Bu anlayışlı bekleyiş, beklenilmeyen bir yolculuğa ve birtakım olaylara gebe kalır. İntikam ateşiyle yanan Ulaş’ın anıları ve Eren’in sırları, beklenmedik bir anda bir araya geldiklerinde yapbozun kayıp parçalarını ortaya çıkarır. Büyük resme bakıldığında gördükleri, bildikleri gerçeklerin eksik ve yalan olduğu, ardında büyük bir tehlike barındırdığıdır. Fakat kayıp vermemek için artık çok geçtir.

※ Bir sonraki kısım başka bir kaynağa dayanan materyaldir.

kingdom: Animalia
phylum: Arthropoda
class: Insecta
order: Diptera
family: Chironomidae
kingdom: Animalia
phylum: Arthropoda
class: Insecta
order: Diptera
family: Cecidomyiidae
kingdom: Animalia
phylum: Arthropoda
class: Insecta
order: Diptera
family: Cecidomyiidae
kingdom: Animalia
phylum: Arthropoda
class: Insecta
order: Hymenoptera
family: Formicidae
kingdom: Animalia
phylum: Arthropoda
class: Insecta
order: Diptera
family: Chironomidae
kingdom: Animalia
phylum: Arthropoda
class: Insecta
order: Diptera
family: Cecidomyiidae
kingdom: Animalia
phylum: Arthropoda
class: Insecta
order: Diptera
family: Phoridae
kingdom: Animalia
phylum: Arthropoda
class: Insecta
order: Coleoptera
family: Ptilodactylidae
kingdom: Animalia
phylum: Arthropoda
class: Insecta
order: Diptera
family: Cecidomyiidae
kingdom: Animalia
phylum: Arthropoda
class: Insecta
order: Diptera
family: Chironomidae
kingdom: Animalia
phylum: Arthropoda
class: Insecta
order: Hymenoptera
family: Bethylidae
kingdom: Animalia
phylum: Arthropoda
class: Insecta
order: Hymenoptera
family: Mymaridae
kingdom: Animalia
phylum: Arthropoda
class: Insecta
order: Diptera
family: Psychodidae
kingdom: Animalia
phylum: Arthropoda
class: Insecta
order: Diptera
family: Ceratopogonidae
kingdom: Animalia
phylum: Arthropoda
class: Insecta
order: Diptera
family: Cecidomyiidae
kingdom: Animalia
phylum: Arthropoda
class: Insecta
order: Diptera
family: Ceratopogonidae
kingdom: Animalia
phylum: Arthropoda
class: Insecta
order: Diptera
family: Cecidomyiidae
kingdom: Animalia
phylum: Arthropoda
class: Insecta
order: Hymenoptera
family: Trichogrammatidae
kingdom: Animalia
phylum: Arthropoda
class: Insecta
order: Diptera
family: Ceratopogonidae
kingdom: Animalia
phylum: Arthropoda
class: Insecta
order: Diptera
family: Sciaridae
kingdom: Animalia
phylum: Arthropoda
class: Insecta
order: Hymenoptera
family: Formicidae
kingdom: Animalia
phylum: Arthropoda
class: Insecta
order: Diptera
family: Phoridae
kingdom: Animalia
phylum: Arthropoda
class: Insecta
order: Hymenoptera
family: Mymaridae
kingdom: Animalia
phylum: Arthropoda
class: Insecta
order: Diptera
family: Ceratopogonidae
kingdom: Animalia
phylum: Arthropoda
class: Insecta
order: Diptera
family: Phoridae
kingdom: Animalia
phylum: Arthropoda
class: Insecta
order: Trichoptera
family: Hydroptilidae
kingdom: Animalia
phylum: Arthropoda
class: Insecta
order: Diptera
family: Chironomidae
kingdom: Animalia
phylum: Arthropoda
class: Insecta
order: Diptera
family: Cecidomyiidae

“Vazgeçmek de affetmek de zaruridir. Çünkü bu ikisi de olmadan özgür sayılmaz insan.
Vazgeçmezse mecbur, affetmezse saplı kalır. Ve şüpheniz bu, felaket bir durumdur. Akıp giden zamanda kendini askıya almaya benzer bu. Kimseye dokunamadan, karışamadan biter.”